Protection from Creditors Under a Trust?
We often hear the claim that creating a Family Trust will shield one’s assets from creditor claims.
While we might wish that were the case, it’s not. Here’s why:
The type of trust that is created 99% of the time is a revocable trust. That just means that the person who created the trust reserves the right to change its terms and put new assets into the trust or take old ones out. It’s an appropriately flexible entity.
But that flexibility is the Achilles heel in terms of creditor claims.
Imagine a person who has placed his assets into a trust that is under his control. Now imagine that he causes an auto accident and the injured party obtains a judgement against that person. The injured party – now a judgment creditor of the person who created the trust – will go looking for assets that can be sold to satisfy the judgment.
Those who suggest that a trust will shield those assets do so based on the premise that the assets are now owned by the trust, rather than by the person who created the trust.

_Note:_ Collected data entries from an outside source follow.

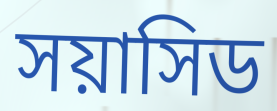
সয়াসিড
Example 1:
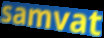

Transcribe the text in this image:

samvat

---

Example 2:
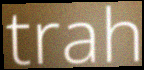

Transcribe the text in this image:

trah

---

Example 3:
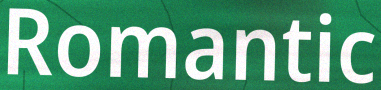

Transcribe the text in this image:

Romantic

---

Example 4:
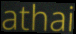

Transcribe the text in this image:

athai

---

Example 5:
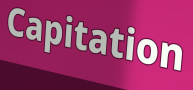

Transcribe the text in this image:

Capitation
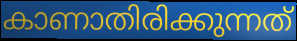
കാണാതിരിക്കുന്നത്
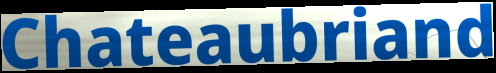
Chateaubriand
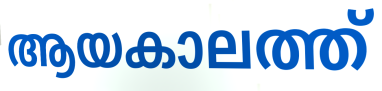
ആയകാലത്ത്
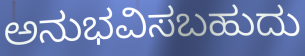
ಅನುಭವಿಸಬಹುದು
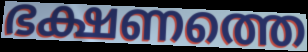
ഭക്ഷണത്തെ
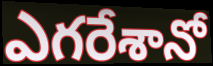
ఎగరేశానో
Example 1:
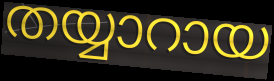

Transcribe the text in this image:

തയ്യാറായ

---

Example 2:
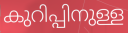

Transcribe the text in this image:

കുറിപ്പിനുള്ള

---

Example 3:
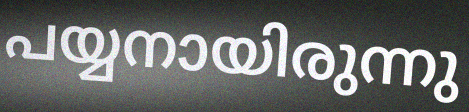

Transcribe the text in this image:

പയ്യനായിരുന്നു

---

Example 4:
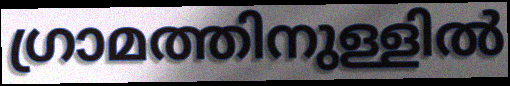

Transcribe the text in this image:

ഗ്രാമത്തിനുള്ളിൽ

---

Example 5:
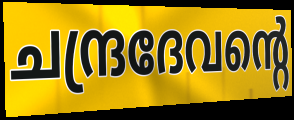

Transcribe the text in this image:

ചന്ദ്രദേവന്റെ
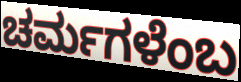
ಚರ್ಮಗಳೆಂಬ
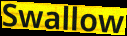
Swallow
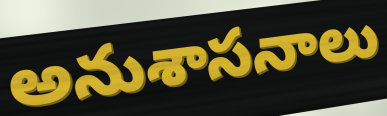
అనుశాసనాలు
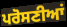
ਪਰੋਸਣੀਆਂ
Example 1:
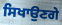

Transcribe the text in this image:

ਸਿਖਾਉਣਗੇ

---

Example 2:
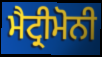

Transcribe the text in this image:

ਮੈਟ੍ਰੀਮੋਨੀ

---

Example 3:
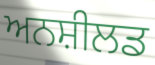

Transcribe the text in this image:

ਅਨਸ਼ੀਲਡ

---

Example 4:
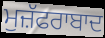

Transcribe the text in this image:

ਮੁਜ਼ੱਫਰਾਬਾਦ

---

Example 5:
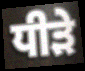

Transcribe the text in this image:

ਧੀੜੇ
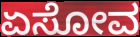
ಏಸೋವ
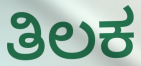
ತಿಲಕ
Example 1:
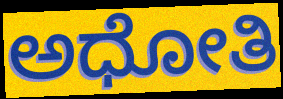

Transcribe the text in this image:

ಅಧೋತಿ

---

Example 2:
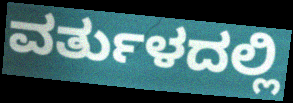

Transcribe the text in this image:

ವರ್ತುಳದಲ್ಲಿ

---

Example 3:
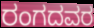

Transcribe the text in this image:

ರಂಗದವರ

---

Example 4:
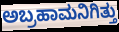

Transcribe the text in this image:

ಅಬ್ರಹಾಮನಿಗಿತ್ತು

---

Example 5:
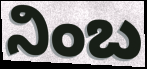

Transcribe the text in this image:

ನಿಂಬ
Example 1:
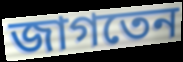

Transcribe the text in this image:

জাগতেন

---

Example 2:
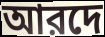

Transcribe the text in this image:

আরদে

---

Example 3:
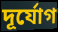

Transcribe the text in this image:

দূর্যোগ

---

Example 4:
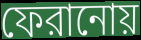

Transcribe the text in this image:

ফেরানোয়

But the catch is that the judge who entered the judgment confirming the debt from the accident can also turn around and order the person who created and controls the trust to move assets out of the name of the trust and put them back into his personal name. That, of course, then makes those assets available for the creditor to have sold.
So, while the existence of a trust may slow down the process of a creditor gaining satisfaction, it will not frustrate the creditor for more than a very short while. In the final analysis, the existence of the trust will do little to protect assets.